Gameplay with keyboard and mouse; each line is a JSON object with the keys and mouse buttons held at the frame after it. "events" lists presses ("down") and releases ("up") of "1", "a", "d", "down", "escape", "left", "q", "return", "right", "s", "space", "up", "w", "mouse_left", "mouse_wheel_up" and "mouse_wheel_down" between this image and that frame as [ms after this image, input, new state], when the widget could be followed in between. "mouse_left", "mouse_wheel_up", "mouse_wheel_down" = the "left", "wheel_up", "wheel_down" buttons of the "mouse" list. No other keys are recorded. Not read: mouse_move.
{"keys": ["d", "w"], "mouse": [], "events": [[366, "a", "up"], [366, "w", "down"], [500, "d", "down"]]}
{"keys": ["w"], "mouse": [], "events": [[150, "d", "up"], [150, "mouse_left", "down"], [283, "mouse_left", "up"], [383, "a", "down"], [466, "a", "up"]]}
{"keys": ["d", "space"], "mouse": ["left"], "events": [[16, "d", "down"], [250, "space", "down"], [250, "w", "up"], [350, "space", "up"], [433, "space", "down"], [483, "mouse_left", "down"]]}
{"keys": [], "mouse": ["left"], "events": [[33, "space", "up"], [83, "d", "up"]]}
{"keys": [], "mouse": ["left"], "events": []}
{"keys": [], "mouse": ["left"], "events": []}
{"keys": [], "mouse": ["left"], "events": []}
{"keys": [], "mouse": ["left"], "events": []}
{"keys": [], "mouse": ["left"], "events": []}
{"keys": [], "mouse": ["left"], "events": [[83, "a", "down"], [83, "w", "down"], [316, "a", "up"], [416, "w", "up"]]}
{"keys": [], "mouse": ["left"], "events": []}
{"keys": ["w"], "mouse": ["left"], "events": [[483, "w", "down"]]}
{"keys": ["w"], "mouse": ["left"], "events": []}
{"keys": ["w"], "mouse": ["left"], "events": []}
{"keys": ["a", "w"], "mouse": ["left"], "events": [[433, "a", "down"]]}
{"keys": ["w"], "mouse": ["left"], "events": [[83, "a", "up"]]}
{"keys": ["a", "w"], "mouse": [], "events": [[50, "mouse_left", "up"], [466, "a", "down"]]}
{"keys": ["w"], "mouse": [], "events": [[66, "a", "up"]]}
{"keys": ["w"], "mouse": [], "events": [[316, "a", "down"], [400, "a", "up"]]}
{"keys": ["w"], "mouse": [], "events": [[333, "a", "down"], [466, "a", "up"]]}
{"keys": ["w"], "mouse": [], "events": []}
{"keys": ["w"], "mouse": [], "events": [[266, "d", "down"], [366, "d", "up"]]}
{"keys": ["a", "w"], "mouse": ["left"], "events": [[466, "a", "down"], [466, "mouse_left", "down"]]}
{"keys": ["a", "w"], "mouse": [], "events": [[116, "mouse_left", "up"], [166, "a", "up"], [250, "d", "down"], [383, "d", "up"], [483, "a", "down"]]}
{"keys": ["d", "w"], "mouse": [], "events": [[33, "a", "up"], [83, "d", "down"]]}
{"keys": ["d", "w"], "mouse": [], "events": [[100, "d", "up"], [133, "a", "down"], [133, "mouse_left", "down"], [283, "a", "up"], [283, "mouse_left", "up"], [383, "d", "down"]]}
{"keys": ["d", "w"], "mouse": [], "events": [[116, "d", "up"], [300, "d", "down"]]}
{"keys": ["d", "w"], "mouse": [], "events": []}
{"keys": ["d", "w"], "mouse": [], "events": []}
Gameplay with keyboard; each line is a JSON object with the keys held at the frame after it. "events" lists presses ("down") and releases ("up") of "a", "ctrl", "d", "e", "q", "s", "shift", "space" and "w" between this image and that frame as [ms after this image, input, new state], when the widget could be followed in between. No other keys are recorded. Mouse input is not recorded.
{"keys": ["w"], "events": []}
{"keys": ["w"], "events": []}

§ **Required work**
Would you write the records out again, word for word?

§ **Result**
Gameplay with keyboard and mouse; each line is a JSON object with the keys and mouse buttons held at the frame after it. "events" lists presses ("down") and releases ("up") of "1", "a", "d", "down", "escape", "left", "q", "return", "right", "s", "space", "up", "w", "mouse_left", "mouse_wheel_up" and "mouse_wheel_down" between this image and that frame as [ms after this image, input, new state], when the widget could be followed in between. "mouse_left", "mouse_wheel_up", "mouse_wheel_down" = the "left", "wheel_up", "wheel_down" buttons of the "mouse" list. No other keys are recorded. Not read: mouse_move.
{"keys": ["d", "w"], "mouse": [], "events": [[366, "a", "up"], [366, "w", "down"], [500, "d", "down"]]}
{"keys": ["w"], "mouse": [], "events": [[150, "d", "up"], [150, "mouse_left", "down"], [283, "mouse_left", "up"], [383, "a", "down"], [466, "a", "up"]]}
{"keys": ["d", "space"], "mouse": ["left"], "events": [[16, "d", "down"], [250, "space", "down"], [250, "w", "up"], [350, "space", "up"], [433, "space", "down"], [483, "mouse_left", "down"]]}
{"keys": [], "mouse": ["left"], "events": [[33, "space", "up"], [83, "d", "up"]]}
{"keys": [], "mouse": ["left"], "events": []}
{"keys": [], "mouse": ["left"], "events": []}
{"keys": [], "mouse": ["left"], "events": []}
{"keys": [], "mouse": ["left"], "events": []}
{"keys": [], "mouse": ["left"], "events": []}
{"keys": [], "mouse": ["left"], "events": [[83, "a", "down"], [83, "w", "down"], [316, "a", "up"], [416, "w", "up"]]}
{"keys": [], "mouse": ["left"], "events": []}
{"keys": ["w"], "mouse": ["left"], "events": [[483, "w", "down"]]}
{"keys": ["w"], "mouse": ["left"], "events": []}
{"keys": ["w"], "mouse": ["left"], "events": []}
{"keys": ["a", "w"], "mouse": ["left"], "events": [[433, "a", "down"]]}
{"keys": ["w"], "mouse": ["left"], "events": [[83, "a", "up"]]}
{"keys": ["a", "w"], "mouse": [], "events": [[50, "mouse_left", "up"], [466, "a", "down"]]}
{"keys": ["w"], "mouse": [], "events": [[66, "a", "up"]]}
{"keys": ["w"], "mouse": [], "events": [[316, "a", "down"], [400, "a", "up"]]}
{"keys": ["w"], "mouse": [], "events": [[333, "a", "down"], [466, "a", "up"]]}
{"keys": ["w"], "mouse": [], "events": []}
{"keys": ["w"], "mouse": [], "events": [[266, "d", "down"], [366, "d", "up"]]}
{"keys": ["a", "w"], "mouse": ["left"], "events": [[466, "a", "down"], [466, "mouse_left", "down"]]}
{"keys": ["a", "w"], "mouse": [], "events": [[116, "mouse_left", "up"], [166, "a", "up"], [250, "d", "down"], [383, "d", "up"], [483, "a", "down"]]}
{"keys": ["d", "w"], "mouse": [], "events": [[33, "a", "up"], [83, "d", "down"]]}
{"keys": ["d", "w"], "mouse": [], "events": [[100, "d", "up"], [133, "a", "down"], [133, "mouse_left", "down"], [283, "a", "up"], [283, "mouse_left", "up"], [383, "d", "down"]]}
{"keys": ["d", "w"], "mouse": [], "events": [[116, "d", "up"], [300, "d", "down"]]}
{"keys": ["d", "w"], "mouse": [], "events": []}
{"keys": ["d", "w"], "mouse": [], "events": []}
Gameplay with keyboard; each line is a JSON object with the keys held at the frame after it. "events" lists presses ("down") and releases ("up") of "a", "ctrl", "d", "e", "q", "s", "shift", "space" and "w" between this image and that frame as [ms after this image, input, new state], when the widget could be followed in between. No other keys are recorded. Mouse input is not recorded.
{"keys": ["w"], "events": []}
{"keys": ["w"], "events": []}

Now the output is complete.